5 Reasons Why Line of Credit Debt is Bad Debt
Nothing is more convenient than instant access to money. With available credit, it’s all too easy to run up credit balances that you may not be able to repay.
Higher Credit Limits
Home Equity Lines of Credit (HELOC) products are particularly dangerous. Secured by your home, these debt products typically have higher credit limits than you would ever have on your credit card.
Slow Repayment Terms
The repayment terms on most lines of credit are very lax. Some are interest only, at best they are interest plus 3% of the balance. Making payments at this rate will keep you in debt for life.
Interest Rate Risk
While rates are low today, lines of credit are variable rate loans meaning every time interest rates increase your borrowing costs immediately edge higher.
False Sense of Security
One of the most sold features of a line of credit is that you will have access to funds during an unexpected emergency. A better option is to have money set aside in the event you need it.
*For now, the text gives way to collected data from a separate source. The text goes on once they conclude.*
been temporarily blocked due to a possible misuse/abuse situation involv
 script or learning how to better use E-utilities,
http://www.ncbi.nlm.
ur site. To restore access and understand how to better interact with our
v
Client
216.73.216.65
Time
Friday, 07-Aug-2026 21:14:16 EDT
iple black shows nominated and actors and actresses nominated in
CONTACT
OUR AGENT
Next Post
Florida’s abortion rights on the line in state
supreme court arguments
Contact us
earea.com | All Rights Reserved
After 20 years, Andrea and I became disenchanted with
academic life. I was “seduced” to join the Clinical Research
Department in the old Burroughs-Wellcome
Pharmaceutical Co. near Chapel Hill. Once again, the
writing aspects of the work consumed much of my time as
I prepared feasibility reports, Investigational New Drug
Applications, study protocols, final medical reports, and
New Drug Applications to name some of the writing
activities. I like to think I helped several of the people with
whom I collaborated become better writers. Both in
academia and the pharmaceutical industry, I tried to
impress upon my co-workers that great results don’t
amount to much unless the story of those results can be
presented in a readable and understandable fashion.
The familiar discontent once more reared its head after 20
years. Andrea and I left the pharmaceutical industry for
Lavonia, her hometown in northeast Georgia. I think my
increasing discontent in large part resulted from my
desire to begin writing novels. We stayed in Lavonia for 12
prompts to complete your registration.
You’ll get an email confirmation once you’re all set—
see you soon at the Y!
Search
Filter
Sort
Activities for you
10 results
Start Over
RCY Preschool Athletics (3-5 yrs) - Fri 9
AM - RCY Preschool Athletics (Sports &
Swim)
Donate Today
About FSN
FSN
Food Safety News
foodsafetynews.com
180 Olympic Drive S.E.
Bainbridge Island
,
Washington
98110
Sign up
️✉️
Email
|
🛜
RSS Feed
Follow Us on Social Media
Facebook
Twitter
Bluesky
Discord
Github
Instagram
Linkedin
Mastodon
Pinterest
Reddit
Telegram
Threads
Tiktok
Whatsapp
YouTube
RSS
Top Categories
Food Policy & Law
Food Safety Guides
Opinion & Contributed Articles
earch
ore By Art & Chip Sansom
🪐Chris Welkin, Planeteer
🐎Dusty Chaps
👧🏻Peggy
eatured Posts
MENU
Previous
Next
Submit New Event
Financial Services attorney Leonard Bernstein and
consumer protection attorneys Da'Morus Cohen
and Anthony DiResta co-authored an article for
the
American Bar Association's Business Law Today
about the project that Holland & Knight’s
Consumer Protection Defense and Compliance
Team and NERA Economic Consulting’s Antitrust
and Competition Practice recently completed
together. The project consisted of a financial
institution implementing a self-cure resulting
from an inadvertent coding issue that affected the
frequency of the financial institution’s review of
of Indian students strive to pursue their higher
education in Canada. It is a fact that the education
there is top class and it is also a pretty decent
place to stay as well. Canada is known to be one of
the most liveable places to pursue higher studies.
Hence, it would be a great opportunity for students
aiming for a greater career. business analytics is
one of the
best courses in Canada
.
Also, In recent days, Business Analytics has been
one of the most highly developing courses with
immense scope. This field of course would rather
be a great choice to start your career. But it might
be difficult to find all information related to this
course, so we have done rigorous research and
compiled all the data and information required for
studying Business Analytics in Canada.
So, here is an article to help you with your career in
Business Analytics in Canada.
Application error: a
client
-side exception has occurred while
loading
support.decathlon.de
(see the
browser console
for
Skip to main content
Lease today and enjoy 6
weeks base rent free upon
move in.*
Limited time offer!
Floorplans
While you may have started out with the idea that your line of credit was to be used only for emergencies, the truth is that, unlike a regular loan, your credit limit is always available — and tempting.
Lines of Credit can be a smart way to borrow. If you are planning a home renovation, using a line of credit to fund the investment may be a lower cost option. But treat that debt just like your mortgage. Pay it off sooner, rather than later. Don’t use your line of credit as a form of revolving debt. You’ll soon be in a cycle you can’t turn off.